Resolving Sentiment Discrepancy for Multimodal Sentiment Detection via Semantics Completion and Decomposition
Daiqing Wu, Dongbao Yang, Huawen Shen, Can Ma, Yu Zhou
TL;DR
The paper addresses sentiment discrepancy in multimodal image-text posts by introducing CoDe, a network with semantics completion and semantics decomposition to jointly model cross-modal consistency and discrepancy. Semantics completion leverages in-image text to bridge image and text representations, while semantics decomposition splits modalities into shared and private sentiment components, guided by soft inter-modal contrastive learning. Fusion via cross-attention combines consistent sentiment with the learned discrepant sentiment, and the total objective combines classification, exclusive projection, and contrastive terms. Across four benchmark datasets, CoDe achieves state-of-the-art performance, with ablations confirming the contribution of each module and analyses indicating improved cross-modal alignment, robustness to varying in-image text quality, and generalization to aspect-based multimodal sentiment tasks.
Abstract
With the proliferation of social media posts in recent years, the need to detect sentiments in multimodal (image-text) content has grown rapidly.

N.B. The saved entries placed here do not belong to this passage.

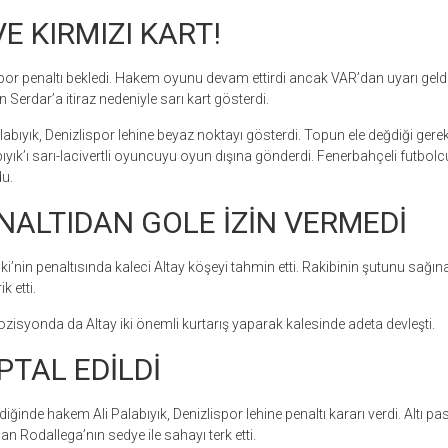
E KIRMIZI KART!
spor penaltı bekledi. Hakem oyunu devam ettirdi ancak VAR’dan uyarı ge
 Serdar’a itiraz nedeniyle sarı kart gösterdi.
abıyık, Denizlispor lehine beyaz noktayı gösterdi. Topun ele değdiği gerek
ıyık’ı sarı-lacivertli oyuncuyu oyun dışına gönderdi. Fenerbahçeli futbolcul
u.
NALTIDAN GOLE İZİN VERMEDİ
nin penaltısında kaleci Altay köşeyi tahmin etti. Rakibinin şutunu sağına 
k etti.
ozisyonda da Altay iki önemli kurtarış yaparak kalesinde adeta devleşti.
PTAL EDİLDİ
iğinde hakem Ali Palabıyık, Denizlispor lehine penaltı kararı verdi. Altı p
n Rodallega’nın sedye ile sahayı terk etti.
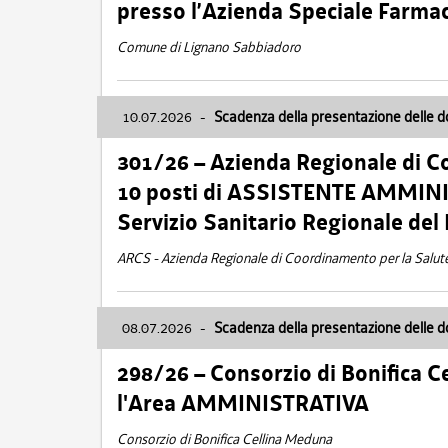
presso l’Azienda Speciale Farma
Comune di Lignano Sabbiadoro
10.07.2026
-
Scadenza della presentazione delle 
301/26 – Azienda Regionale di C
10 posti di ASSISTENTE AMMINIS
Servizio Sanitario Regionale del 
ARCS - Azienda Regionale di Coordinamento per la Salut
08.07.2026
-
Scadenza della presentazione delle 
298/26 – Consorzio di Bonifica
l'Area AMMINISTRATIVA
Consorzio di Bonifica Cellina Meduna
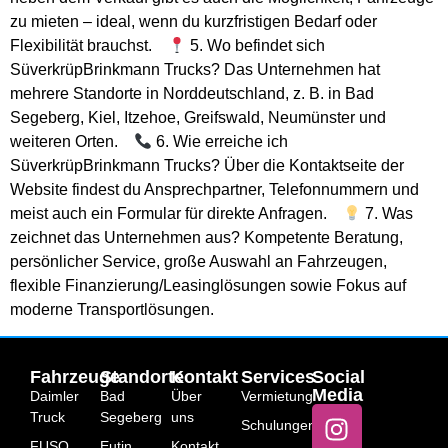
zu mieten – ideal, wenn du kurzfristigen Bedarf oder
Flexibilität brauchst.
5. Wo befindet sich
SüverkrüpBrinkmann Trucks? Das Unternehmen hat
mehrere Standorte in Norddeutschland, z. B. in Bad
Segeberg, Kiel, Itzehoe, Greifswald, Neumünster und
weiteren Orten.
6. Wie erreiche ich
SüverkrüpBrinkmann Trucks? Über die Kontaktseite der
Website findest du Ansprechpartner, Telefonnummern und
meist auch ein Formular für direkte Anfragen.
7. Was
zeichnet das Unternehmen aus? Kompetente Beratung,
persönlicher Service, große Auswahl an Fahrzeugen,
flexible Finanzierung/Leasinglösungen sowie Fokus auf
moderne Transportlösungen.
Fahrzeuge
Standorte
Kontakt
Services
Social
Media
Daimler
Bad
Über
Vermietung
Truck
Segeberg
uns
Schulungen
FUSO
Eutin
Kontakt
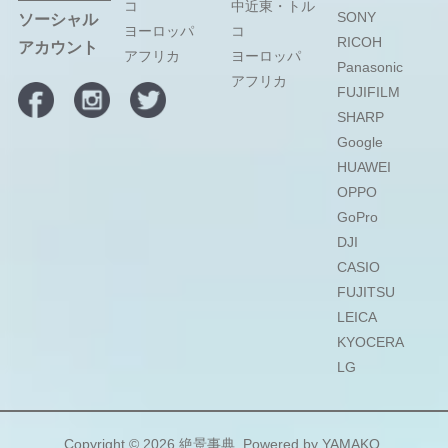
コ
中近東・トル
SONY
ソーシャル
ヨーロッパ
コ
RICOH
アカウント
アフリカ
ヨーロッパ
Panasonic
アフリカ
FUJIFILM
SHARP
Google
HUAWEI
OPPO
GoPro
DJI
CASIO
FUJITSU
LEICA
KYOCERA
LG
Copyright © 2026
絶景事典
. Powered by
YAMAKO
.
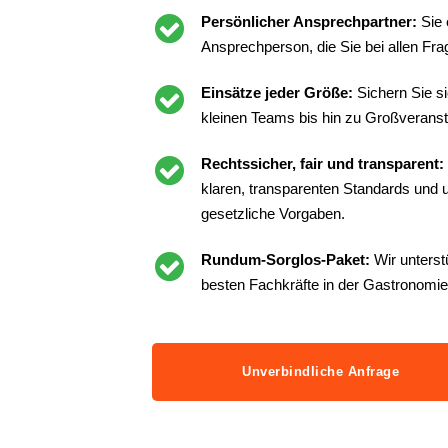
Persönlicher Ansprechpartner:
Sie 
Ansprechperson, die Sie bei allen Frag
Einsätze jeder Größe:
Sichern Sie s
kleinen Teams bis hin zu Großveranst
Rechtssicher, fair und transparent:
klaren, transparenten Standards und un
gesetzliche Vorgaben.
Rundum-Sorglos-Paket:
Wir unterst
besten Fachkräfte in der Gastronomie
Unverbindliche Anfrage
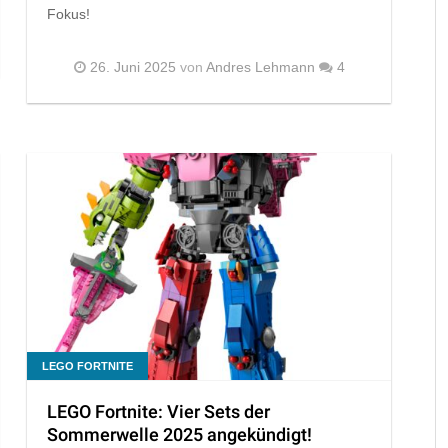
Fokus!
26. Juni 2025
von
Andres Lehmann
4
LEGO FORTNITE
LEGO Fortnite: Vier Sets der
Sommerwelle 2025 angekündigt!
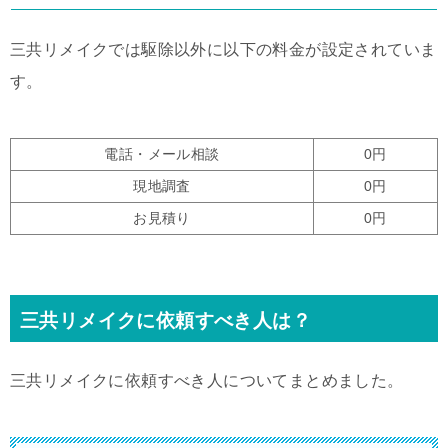
三共リメイクでは駆除以外に以下の料金が設定されていま
す。
電話・メール相談
0円
現地調査
0円
お見積り
0円
三共リメイクに依頼すべき人は？
三共リメイクに依頼すべき人についてまとめました。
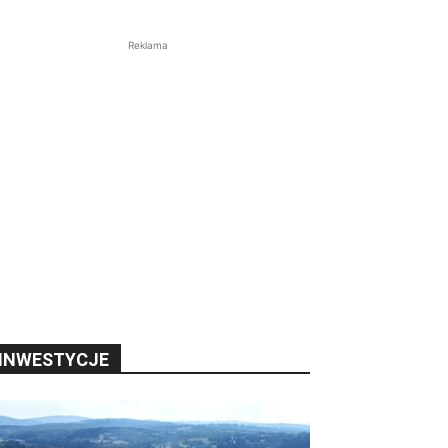
Reklama
INWESTYCJE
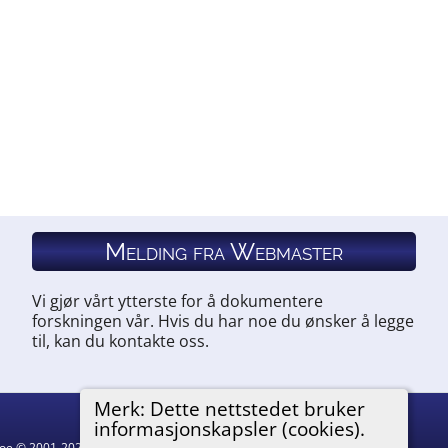
Melding fra Webmaster
Vi gjør vårt ytterste for å dokumentere
forskningen vår. Hvis du har noe du ønsker å legge
til, kan du kontakte oss.
Merk: Dette nettstedet bruker
informasjonskapsler (cookies).
hgoe © 2001-2026.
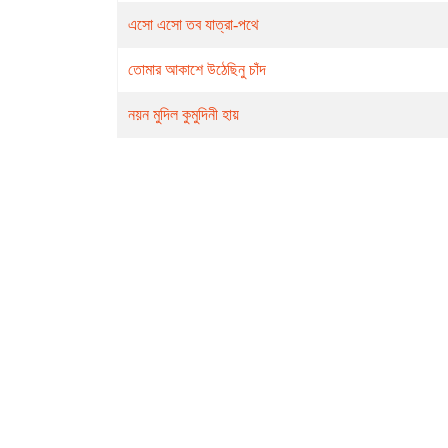
এসো এসো তব যাত্রা-পথে
তোমার আকাশে উঠেছিনু চাঁদ
নয়ন মুদিল কুমুদিনী হায়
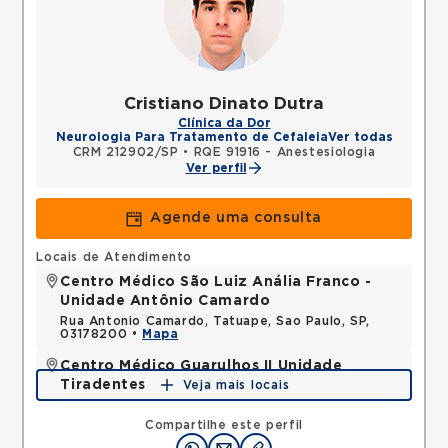
Cristiano Dinato Dutra
Clínica da Dor
Neurologia Para Tratamento de Cefaleia
Ver todas
CRM 212902/SP
•
RQE 91916 - Anestesiologia
Ver perfil
Agende uma consulta
Locais de Atendimento
Centro Médico São Luiz Anália Franco -
Unidade Antônio Camardo
Rua Antonio Camardo, Tatuape, Sao Paulo, SP,
03178200 •
Mapa
Centro Médico Guarulhos II Unidade
Tiradentes
Veja mais locais
Avenida Tiradentes, Jardim Guarulhos, Guarulhos,
SP, 07090000 •
Mapa
Compartilhe este perfil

Since posts are user-generated, the image and text from the same post can express different or even contradictory sentiments, leading to potential \textbf{sentiment discrepancy}. However, existing works mainly adopt a single-branch fusion structure that primarily captures the consistent sentiment between image and text. The ignorance or implicit modeling of discrepant sentiment results in compromised unimodal encoding and limited performance. In this paper, we propose a semantics Completion and Decomposition (CoDe) network to resolve the above issue. In the semantics completion module, we complement image and text representations with the semantics of the in-image text, helping bridge the sentiment gap. In the semantics decomposition module, we decompose image and text representations with exclusive projection and contrastive learning, thereby explicitly capturing the discrepant sentiment between modalities. Finally, we fuse image and text representations by cross-attention and combine them with the learned discrepant sentiment for final classification. Extensive experiments on four datasets demonstrate the superiority of CoDe and the effectiveness of each proposed module.